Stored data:
-------------------------
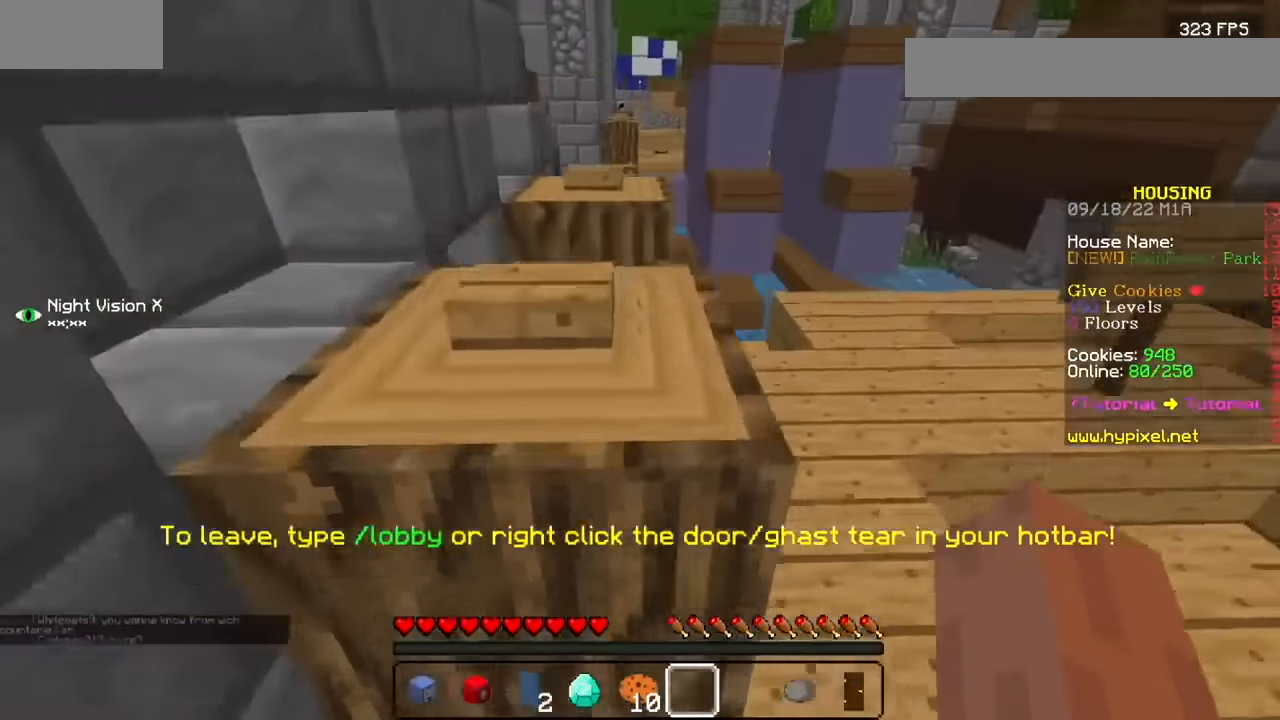
{"keys": [], "mouse": ["left"], "events": []}
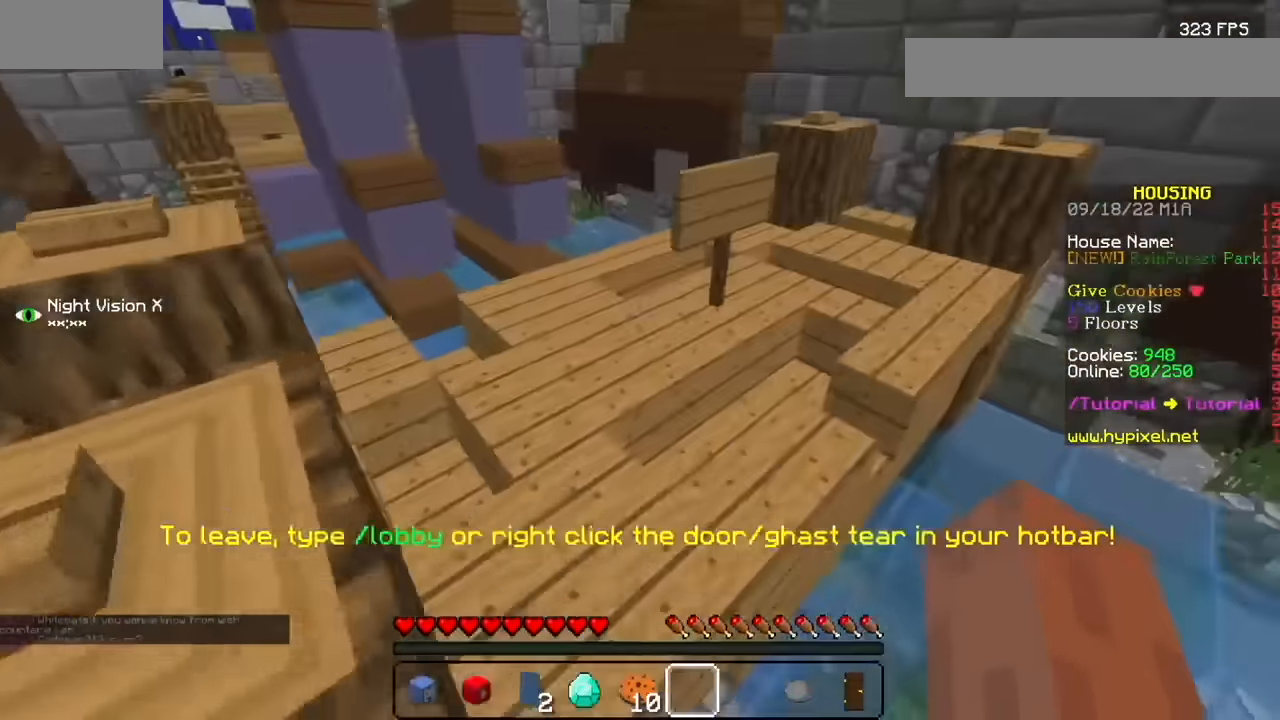
{"keys": [], "mouse": ["left"], "events": []}
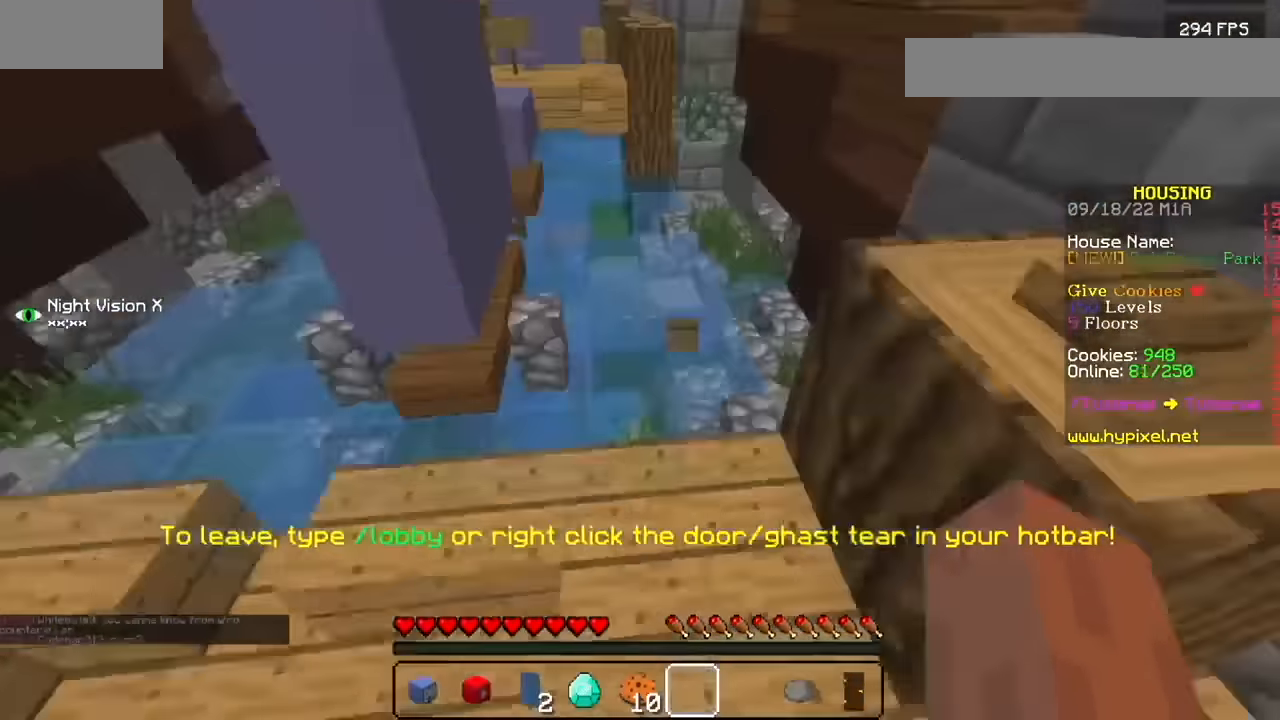
{"keys": [], "mouse": ["left"], "events": []}
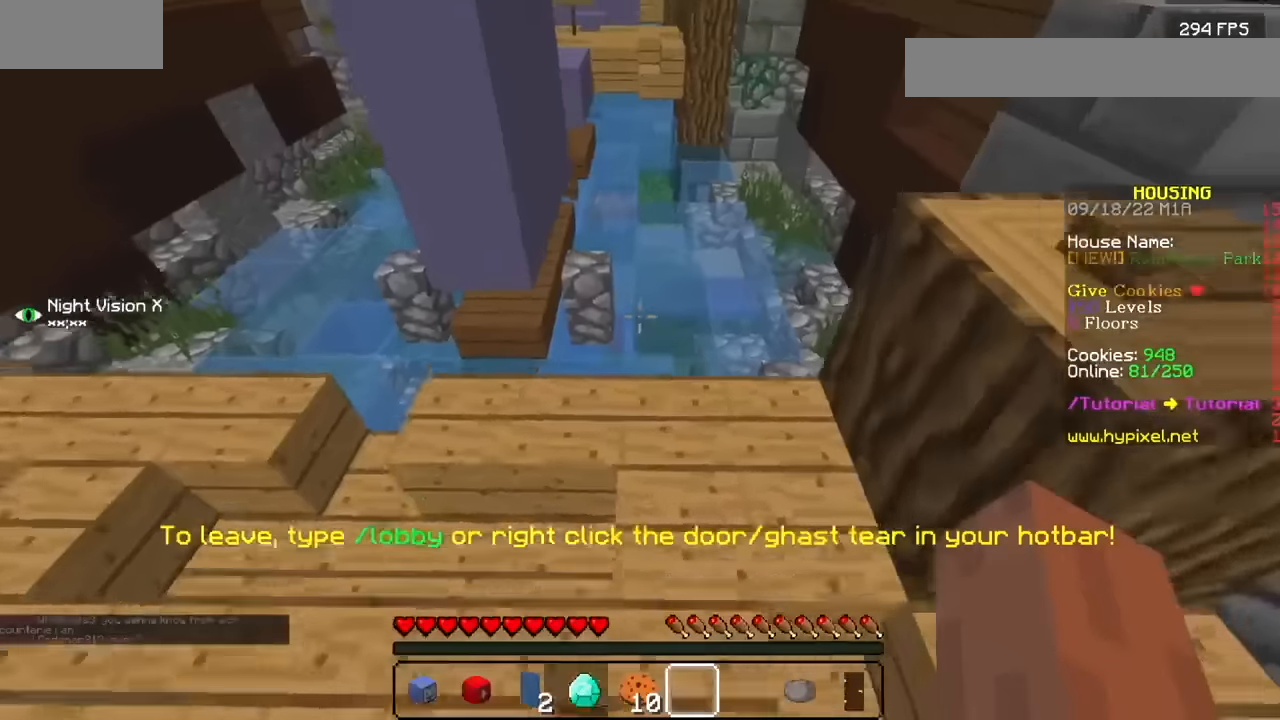
{"keys": [], "mouse": ["left"], "events": []}
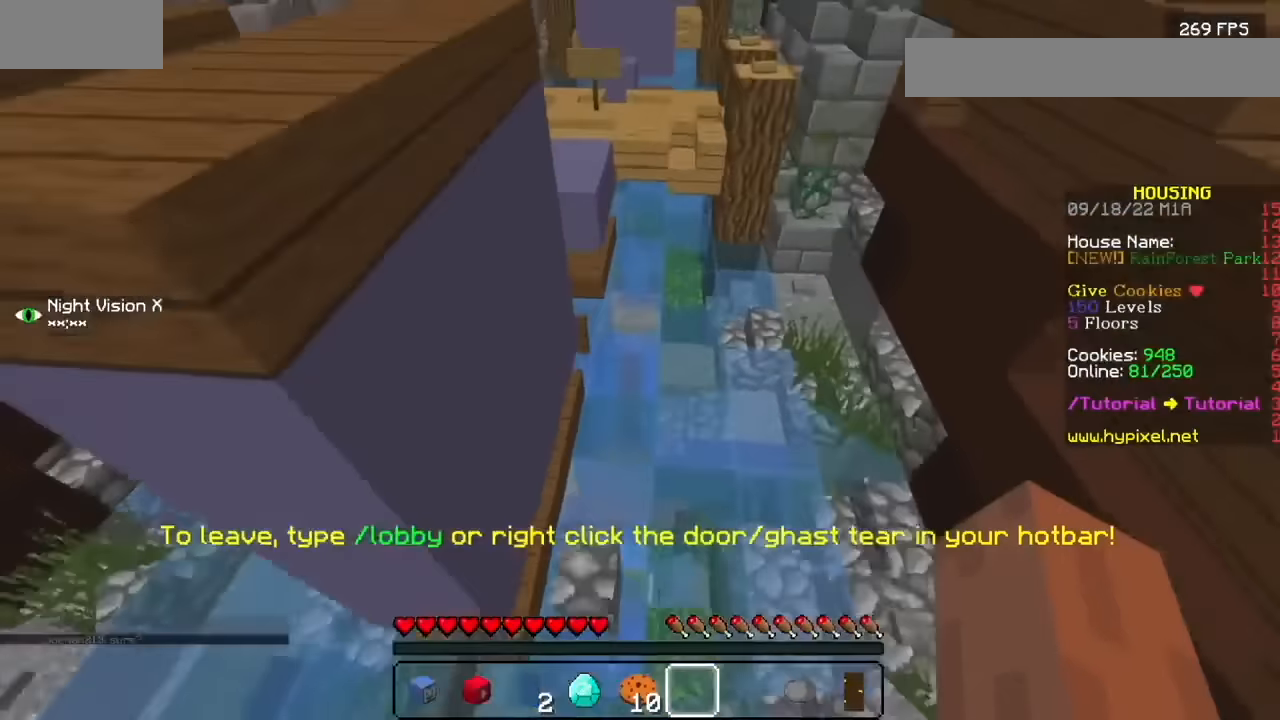
{"keys": [], "mouse": ["left"], "events": []}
-------------------------
▶ [THE TASK]
Set down all of the entries exactly as they appear, but keep the images out.

▶ [REPLY TO THE TASK]
{"keys": [], "mouse": ["left"], "events": []}
{"keys": [], "mouse": ["left"], "events": []}
{"keys": [], "mouse": ["left"], "events": []}
{"keys": [], "mouse": ["left"], "events": []}
{"keys": [], "mouse": ["left"], "events": []}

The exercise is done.